The season is still young but there has been a key positive development for Crystal Palace in the early weeks of 2019/20. Only relegated Huddersfield Town collected fewer points in front of their own fans than Palace last term, with the south London side once again finishing higher up the away table than the home one – something they have done every season since 2013/14, when Tony Pulis’s side secured survival largely by making Selhurst Park a fortress.
So far this campaign, though, the Eagles have been much stronger when playing in south London. Draws with Everton and Wolverhampton Wanderers have been boosted by victories over promoted duo Aston Villa and Norwich City, with the latter seen off by two goals to nil on Saturday.
The fixture list has been relatively kind, with none of the big six having yet visited Selhurst Park this season. However, beating teams of a similar level was a problem Palace encountered throughout 2018/19, when Southampton, Newcastle, Wolves, Cardiff, Watford, West Ham, Brighton and Everton all left SE25 with a point or three. Palace found the back of the net just 19 times in their 19 home games, and their first goal from open play did not arrive until the 2-0 win against Burnley in December.
Roy Hodgson will therefore be delighted that his side remain unbeaten on their own patch this time around, even if upcoming meetings with Manchester City, Leicester and Liverpool will prove testing.
As is to be expected with Hodgson, Palace’s recent displays at Selhurst have built on a solid defence. Gary Cahill has been excellent in four of his five Premier League outings so far, with the exception of the 4-0 thrashing by Tottenham Hotspur earlier this month. The team remain well organised and disciplined, and while there is occasionally a lack of creativity in a midfield unit featuring Luka Milivojevic, Cheikhou Kouyate and James McCarthy, all three engine-room operators are reliable, diligent players.

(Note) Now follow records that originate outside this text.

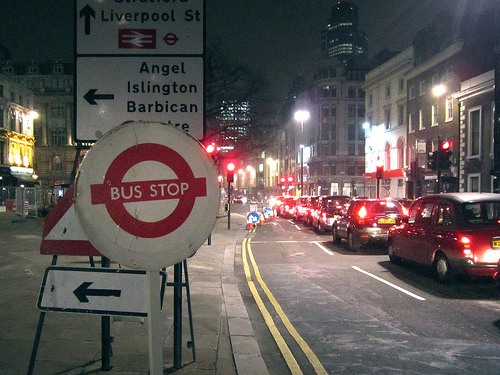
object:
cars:
[388, 192, 500, 284]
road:
[0, 201, 500, 373]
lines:
[234, 237, 307, 375]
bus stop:
[110, 181, 190, 201]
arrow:
[72, 282, 126, 303]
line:
[348, 264, 425, 300]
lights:
[361, 121, 371, 130]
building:
[359, 12, 500, 214]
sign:
[73, 122, 221, 269]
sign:
[35, 268, 167, 315]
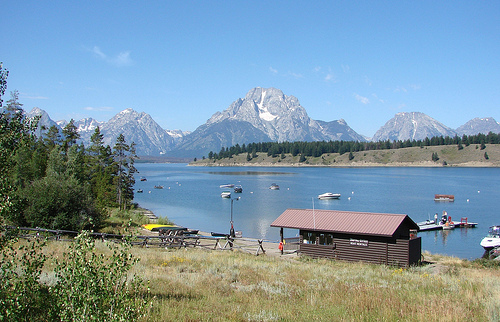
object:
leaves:
[0, 217, 158, 321]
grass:
[39, 241, 496, 321]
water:
[133, 160, 499, 255]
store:
[269, 209, 422, 270]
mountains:
[1, 86, 500, 152]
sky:
[4, 4, 498, 132]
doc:
[417, 221, 478, 231]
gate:
[17, 226, 280, 254]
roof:
[270, 208, 422, 237]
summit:
[235, 86, 302, 112]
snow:
[257, 89, 278, 121]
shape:
[374, 111, 454, 145]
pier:
[405, 218, 479, 234]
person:
[440, 211, 448, 224]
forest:
[212, 131, 500, 160]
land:
[196, 145, 499, 168]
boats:
[138, 172, 465, 216]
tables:
[151, 227, 200, 247]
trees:
[35, 118, 144, 206]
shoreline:
[126, 205, 290, 244]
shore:
[264, 241, 472, 273]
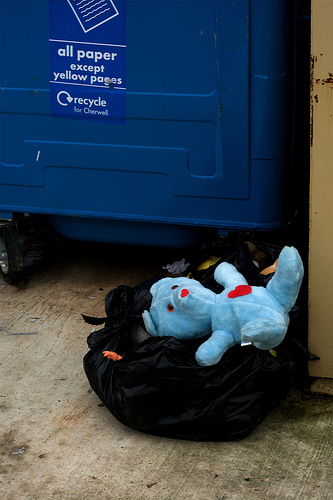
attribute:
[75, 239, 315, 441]
bag — plastic, black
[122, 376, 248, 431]
bag — black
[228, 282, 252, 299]
heart — red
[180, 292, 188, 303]
heart nose — red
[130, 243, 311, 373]
plushie — sky blue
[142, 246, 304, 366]
teddy — blue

Palace’s defensive soundness has provided them with a platform on which to build, with Jordan Ayew impressing in a centre-forward role and Wilfried Zaha gradually recapturing his best form. It was also notable that Hodgson made an attacking substitution when the Eagles were 1-0 up against Norwich at the weekend, bringing on Andros Townsend in place of Kouyate a week after Palace had squandered an identical lead against Norwich. Hodgson’s gamble paid off brilliantly, with Zaha setting up Townsend’s late goal to make sure of the points.
“Defensively we are very hard-working team,” Hodgson told reporters in his post-match press conference. “We don’t have players who stand up the field and wait to be served with the ball they come back and do their defensive work as well. We all know if you want to keep clean sheets, that’s an 11-man effort.
“We’ve got an exceptional centre-forward who does more than one can expect from him in terms of his defensive duties as well as his offensive. Certainly I thought we tightened up considerably in the second half from that 20-minute spell. There was definitely a spell where we started to sag with our defence and they were getting the ball into the areas where we didn’t want them to have it. That corridor between the midfield and the back players.
“We got a better balance between the pressing which had been very good at the start of the game but was never going to be able to be maintained for the 95 minutes. In another era, had we not still had that spectre of last week’s goal with 15 seconds left to play, I might have even been feeling pretty comfortable during spells of that second half. We got people around the ball, they were finding very hard to find space either in front of us or behind and we were creating chances to put the game to bed.”
Tougher challenges lie ahead, but Palace fans will hope that their side continues to deliver at Selhurst Park, which has the potential to be a footballing fortress if Hodgson’s side can continue to get the balance right.